- SET TASK
Write what follows the Talmud passage on the leap year, the goat and the bull, starting after its last sentence.

== QUOTED TEXT ==

וְאִם נִתְעַבְּרָה — נִתְעַבְּרָה לַמּוֹכֵר. הָתִינַח שָׂעִיר, פַּר מַאי אִיכָּא לְמֵימַר? גְּזֵירָה פַּר אַטּוּ שָׂעִיר. And if the year was extended and made into a leap year, it is extended for the benefit of the seller, and according to the Sages he has an additional month in which to redeem his house. The Gemara asks: This works out well with regard to the goat, but with regard to the bull, what is there to say? The bull remains valid even if it is more than a year old. The Gemara answers: There is a rabbinic decree with regard to the bull due to the goat.

===
== RAW DATA ==

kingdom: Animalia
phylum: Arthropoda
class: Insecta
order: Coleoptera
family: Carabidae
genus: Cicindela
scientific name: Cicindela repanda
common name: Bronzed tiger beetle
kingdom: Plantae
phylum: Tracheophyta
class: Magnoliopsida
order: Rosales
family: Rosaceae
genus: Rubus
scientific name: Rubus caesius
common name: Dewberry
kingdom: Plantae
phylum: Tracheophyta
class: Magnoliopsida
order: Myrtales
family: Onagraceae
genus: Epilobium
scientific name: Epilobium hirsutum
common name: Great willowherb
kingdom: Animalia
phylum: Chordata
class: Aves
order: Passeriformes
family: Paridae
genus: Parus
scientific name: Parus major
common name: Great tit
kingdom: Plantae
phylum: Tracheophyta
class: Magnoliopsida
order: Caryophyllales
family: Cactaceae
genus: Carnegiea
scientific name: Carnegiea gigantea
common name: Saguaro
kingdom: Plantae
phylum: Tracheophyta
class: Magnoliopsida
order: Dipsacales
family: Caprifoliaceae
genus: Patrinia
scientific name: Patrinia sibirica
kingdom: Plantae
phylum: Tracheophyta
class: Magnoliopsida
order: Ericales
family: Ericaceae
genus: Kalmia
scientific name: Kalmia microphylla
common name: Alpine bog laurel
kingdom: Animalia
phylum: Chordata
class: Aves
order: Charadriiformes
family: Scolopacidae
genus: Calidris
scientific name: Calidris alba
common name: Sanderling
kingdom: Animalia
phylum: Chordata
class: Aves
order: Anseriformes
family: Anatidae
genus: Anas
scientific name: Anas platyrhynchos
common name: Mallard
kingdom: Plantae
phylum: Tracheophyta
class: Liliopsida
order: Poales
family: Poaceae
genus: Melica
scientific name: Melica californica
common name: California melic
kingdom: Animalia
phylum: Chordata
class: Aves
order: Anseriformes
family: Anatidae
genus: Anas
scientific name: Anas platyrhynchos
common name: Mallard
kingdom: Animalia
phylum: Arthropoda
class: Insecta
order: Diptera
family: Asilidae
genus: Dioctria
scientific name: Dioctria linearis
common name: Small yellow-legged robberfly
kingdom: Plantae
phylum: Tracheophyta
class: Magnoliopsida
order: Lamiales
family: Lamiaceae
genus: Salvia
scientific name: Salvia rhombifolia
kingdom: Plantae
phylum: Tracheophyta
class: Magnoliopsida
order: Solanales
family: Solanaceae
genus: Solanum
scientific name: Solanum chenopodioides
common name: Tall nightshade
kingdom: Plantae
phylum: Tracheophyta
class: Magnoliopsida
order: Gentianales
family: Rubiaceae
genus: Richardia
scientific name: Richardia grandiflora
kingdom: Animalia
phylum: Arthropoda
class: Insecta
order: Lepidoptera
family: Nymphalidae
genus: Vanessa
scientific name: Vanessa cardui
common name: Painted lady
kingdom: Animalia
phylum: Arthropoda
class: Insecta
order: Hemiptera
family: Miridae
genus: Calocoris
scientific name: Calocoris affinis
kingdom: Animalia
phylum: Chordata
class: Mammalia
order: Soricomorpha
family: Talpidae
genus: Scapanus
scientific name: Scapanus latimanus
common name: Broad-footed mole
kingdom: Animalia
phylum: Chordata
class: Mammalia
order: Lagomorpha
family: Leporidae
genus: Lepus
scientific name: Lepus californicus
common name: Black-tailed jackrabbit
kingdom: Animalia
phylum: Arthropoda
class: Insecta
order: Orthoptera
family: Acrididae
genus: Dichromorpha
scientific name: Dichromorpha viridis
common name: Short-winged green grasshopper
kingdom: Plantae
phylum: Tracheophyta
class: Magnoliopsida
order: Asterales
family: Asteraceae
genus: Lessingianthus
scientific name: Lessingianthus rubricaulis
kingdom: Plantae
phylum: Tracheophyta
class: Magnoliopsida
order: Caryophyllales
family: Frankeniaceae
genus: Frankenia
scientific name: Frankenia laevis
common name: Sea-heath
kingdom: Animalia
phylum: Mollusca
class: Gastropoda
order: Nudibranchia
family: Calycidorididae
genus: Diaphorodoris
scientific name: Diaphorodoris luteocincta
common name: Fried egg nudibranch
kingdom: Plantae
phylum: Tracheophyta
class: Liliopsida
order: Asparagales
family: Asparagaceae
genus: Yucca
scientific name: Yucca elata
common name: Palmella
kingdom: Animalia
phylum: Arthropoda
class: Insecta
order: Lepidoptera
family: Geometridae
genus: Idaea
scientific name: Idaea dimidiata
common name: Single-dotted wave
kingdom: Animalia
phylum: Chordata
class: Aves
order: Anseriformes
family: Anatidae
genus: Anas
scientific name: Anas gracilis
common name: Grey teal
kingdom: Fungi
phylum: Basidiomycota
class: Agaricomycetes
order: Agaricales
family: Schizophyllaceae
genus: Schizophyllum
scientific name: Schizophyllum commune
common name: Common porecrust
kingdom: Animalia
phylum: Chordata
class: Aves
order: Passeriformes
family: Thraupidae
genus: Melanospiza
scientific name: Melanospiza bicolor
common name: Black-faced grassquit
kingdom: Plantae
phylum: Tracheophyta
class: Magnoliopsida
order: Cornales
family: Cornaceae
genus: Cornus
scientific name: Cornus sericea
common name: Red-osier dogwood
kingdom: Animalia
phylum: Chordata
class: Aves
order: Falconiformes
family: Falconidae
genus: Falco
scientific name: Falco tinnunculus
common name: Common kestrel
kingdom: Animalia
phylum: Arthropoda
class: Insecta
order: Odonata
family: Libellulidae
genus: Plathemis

===

- WRITTEN REPLY
וּמִשּׁוּם גְּזֵירָה יָמוּת?! וְעוֹד, חַטָּאת שֶׁעִבְּרָה שְׁנָתָהּ — לִרְעִיָּה אָזְלָא! דְּאָמַר רֵישׁ לָקִישׁ: חַטָּאת שֶׁעִבְּרָה שְׁנָתָהּ, רוֹאִין אוֹתָהּ כְּאִילּוּ הִיא עוֹמֶדֶת בְּבֵית הַקְּבָרוֹת וְרוֹעָה. The Gemara asks: Is it right that due to a rabbinic decree the offerings should be left to die instead of being left to graze? And furthermore, a sin-offering whose year has passed is not left to die but rather goes to graze. As Reish Lakish said: We consider a sin-offering whose year has passed as though it stands in a cemetery, and the priest cannot take it out in order to sacrifice it because he is not permitted to become ritually defiled. Therefore, it grazes until it becomes unfit and is then sold.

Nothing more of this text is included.